Lalu mengapa setelah merdeka, Indonesia justru seperti tikus yang hidup merana di lumbung padi yang kosong?

Cita-cita dari kemerdekaan bangsa Indonesia jelas untuk kesejahteraan dan keadilan sosial bagi seluruh rakyat yang berhikmat dengan cara kebijaksanaan. Lantas mengapa masih harus memprovokasi rakyat dengan ajakan membenci produk bangsa asing?

Sungguhkah getar rasa nasionalisme kebangsaan dari segenap warga bangsa kita telah merapuh dan merongsok?

Sejumlah pertanyaan yang memilukan hati sungguh dapat menjadi pemicu gairah, semangat, kemarahan serta pesimistis atau optimistis yang positif sekaligus negatif sifatnya. Jadi semua itu amat sangat tergantung pada pilihan sikap dan patriotik dari rasa kebangsaan kita.

Dalam konteks ini yang pasti, bukan bagian untuk mereka yang sudah terlanjur menjadi bagian dari kaki tangan kapitalisme global yang telah beranak pinak di negeri ini dengan sebutan neo-liberalism —yang sangat egoistik— ambisius lebih rakus dan tamak dari cuma sekedar untuk mementingkan dirinya sendiri.

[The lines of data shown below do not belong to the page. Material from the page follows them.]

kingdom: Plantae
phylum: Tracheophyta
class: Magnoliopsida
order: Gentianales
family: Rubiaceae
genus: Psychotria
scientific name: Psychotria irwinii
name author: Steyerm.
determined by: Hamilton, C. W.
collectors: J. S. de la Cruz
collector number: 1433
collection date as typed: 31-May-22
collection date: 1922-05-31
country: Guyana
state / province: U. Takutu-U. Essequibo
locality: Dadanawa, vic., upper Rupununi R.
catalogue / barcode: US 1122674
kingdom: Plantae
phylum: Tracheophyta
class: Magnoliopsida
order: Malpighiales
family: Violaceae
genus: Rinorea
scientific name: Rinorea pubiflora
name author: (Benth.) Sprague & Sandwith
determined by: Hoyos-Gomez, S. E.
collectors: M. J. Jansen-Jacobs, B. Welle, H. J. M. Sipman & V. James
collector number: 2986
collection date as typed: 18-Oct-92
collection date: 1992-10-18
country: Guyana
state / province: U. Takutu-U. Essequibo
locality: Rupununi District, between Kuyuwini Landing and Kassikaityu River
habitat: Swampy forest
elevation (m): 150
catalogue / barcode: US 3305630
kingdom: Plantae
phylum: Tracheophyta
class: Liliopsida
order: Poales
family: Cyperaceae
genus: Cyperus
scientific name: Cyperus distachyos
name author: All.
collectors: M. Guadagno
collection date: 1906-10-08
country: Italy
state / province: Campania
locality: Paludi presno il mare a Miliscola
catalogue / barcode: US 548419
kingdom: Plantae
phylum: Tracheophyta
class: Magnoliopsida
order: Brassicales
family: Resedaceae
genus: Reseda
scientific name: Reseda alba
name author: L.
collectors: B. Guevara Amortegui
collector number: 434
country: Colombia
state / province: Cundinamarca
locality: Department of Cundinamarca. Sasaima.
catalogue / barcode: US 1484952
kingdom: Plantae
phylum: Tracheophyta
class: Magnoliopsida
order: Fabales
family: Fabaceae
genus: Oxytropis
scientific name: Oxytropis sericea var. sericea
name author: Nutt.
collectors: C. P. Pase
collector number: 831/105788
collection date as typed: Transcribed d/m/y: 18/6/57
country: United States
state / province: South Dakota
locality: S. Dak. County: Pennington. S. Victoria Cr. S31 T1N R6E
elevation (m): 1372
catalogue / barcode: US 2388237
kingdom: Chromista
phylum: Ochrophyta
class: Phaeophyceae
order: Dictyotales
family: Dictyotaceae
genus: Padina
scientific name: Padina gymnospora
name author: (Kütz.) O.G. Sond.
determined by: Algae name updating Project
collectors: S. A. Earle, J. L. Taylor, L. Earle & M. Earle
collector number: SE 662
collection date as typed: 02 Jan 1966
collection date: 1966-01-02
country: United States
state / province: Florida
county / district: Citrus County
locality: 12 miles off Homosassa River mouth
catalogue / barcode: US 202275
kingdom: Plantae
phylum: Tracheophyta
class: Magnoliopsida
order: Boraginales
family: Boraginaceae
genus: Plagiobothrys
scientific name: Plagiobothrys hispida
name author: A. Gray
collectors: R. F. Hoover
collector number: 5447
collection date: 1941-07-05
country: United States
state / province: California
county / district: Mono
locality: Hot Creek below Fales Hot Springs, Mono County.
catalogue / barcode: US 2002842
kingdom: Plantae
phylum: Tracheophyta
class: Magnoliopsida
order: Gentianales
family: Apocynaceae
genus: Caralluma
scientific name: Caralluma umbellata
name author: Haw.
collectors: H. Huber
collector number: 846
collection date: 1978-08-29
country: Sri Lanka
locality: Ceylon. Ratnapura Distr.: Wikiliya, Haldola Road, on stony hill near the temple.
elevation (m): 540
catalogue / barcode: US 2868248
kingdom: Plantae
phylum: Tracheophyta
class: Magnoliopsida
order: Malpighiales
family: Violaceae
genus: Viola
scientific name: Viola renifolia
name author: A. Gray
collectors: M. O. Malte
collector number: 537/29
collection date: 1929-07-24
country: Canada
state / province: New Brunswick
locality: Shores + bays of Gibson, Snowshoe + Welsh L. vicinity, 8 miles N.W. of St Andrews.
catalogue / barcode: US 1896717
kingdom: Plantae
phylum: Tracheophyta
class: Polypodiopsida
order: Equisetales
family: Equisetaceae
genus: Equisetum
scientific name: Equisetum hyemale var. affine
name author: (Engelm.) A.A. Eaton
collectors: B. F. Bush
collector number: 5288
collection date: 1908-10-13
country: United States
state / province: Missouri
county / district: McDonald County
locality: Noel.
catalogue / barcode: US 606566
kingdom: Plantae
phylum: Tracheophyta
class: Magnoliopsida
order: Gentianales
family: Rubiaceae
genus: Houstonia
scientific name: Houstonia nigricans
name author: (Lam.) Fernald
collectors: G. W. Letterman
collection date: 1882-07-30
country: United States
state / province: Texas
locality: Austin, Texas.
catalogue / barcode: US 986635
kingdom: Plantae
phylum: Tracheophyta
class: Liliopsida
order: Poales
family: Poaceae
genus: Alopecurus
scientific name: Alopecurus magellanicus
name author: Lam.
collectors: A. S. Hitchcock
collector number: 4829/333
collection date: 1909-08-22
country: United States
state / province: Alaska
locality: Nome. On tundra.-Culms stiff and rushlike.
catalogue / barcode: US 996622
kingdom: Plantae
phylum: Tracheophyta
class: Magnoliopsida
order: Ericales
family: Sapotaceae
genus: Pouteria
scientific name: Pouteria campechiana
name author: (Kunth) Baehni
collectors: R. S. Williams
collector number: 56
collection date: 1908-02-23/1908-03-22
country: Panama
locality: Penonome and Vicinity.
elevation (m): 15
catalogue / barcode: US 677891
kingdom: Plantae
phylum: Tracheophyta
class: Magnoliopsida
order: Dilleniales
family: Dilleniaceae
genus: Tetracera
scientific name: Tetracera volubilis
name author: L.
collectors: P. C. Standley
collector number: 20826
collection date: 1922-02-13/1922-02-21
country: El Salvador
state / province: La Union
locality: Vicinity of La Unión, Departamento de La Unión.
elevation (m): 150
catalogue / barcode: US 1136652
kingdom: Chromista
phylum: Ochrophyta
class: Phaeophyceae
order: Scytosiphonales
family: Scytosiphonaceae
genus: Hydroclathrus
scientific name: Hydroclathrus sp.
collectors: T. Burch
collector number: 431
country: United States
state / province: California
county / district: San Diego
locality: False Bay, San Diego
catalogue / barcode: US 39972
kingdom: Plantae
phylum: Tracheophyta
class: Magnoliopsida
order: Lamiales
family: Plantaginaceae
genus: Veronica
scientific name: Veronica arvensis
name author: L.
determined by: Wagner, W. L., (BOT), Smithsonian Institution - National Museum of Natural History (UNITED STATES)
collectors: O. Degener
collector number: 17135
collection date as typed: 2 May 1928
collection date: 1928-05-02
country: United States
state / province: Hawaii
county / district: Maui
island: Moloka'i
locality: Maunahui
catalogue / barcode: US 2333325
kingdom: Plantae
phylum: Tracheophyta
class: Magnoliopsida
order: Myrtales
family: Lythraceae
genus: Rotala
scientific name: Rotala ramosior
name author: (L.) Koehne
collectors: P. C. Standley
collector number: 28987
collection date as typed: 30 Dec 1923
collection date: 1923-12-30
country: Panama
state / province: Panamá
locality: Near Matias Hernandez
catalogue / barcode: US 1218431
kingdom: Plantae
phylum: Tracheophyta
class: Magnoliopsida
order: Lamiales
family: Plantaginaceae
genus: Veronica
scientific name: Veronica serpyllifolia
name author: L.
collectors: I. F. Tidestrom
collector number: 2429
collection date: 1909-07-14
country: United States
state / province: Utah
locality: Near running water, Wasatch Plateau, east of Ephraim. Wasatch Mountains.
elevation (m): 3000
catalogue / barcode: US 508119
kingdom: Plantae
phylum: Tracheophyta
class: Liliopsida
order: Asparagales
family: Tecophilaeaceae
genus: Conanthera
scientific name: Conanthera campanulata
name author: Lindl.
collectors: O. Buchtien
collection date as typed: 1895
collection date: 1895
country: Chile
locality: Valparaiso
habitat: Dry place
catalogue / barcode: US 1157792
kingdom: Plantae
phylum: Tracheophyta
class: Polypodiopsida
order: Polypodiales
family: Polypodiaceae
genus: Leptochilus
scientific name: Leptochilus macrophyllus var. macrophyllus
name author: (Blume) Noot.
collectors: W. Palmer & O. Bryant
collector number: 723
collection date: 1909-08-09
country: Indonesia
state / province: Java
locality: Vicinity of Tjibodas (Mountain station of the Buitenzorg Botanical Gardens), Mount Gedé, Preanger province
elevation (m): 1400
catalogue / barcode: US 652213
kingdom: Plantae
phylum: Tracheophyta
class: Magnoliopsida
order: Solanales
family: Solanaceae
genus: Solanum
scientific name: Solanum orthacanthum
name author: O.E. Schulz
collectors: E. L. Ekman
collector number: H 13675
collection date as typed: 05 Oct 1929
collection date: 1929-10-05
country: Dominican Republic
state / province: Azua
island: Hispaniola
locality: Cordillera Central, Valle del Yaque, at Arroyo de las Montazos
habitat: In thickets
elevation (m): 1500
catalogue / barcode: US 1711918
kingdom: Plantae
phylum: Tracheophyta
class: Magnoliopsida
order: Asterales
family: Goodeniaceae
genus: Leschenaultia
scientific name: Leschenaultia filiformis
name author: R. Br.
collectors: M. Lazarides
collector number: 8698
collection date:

Begitulah birahi impor dilakulan untuk mendapat komisi dan uang pelicin, meskipun petani yang harus dijadikan tumbal untuk mengeruk kekayaan dari proses impor yang tidak wajar itu. Artinya, ketika Impor beragam macam produk yang mampu kita hasilkan sendiri itu masih terus dilakukan, maka itu semua sama saja artinya telah membunuh para petani Indonesia dengan cara yang sangat keji dan biadab. Maka itu, birahi impor yang masih dilakukan itu jelas tindak kriminal yang tidak patut untuk ditolerir dan tak bisa dimaafkan. Sungguh amat sangat terkutuk.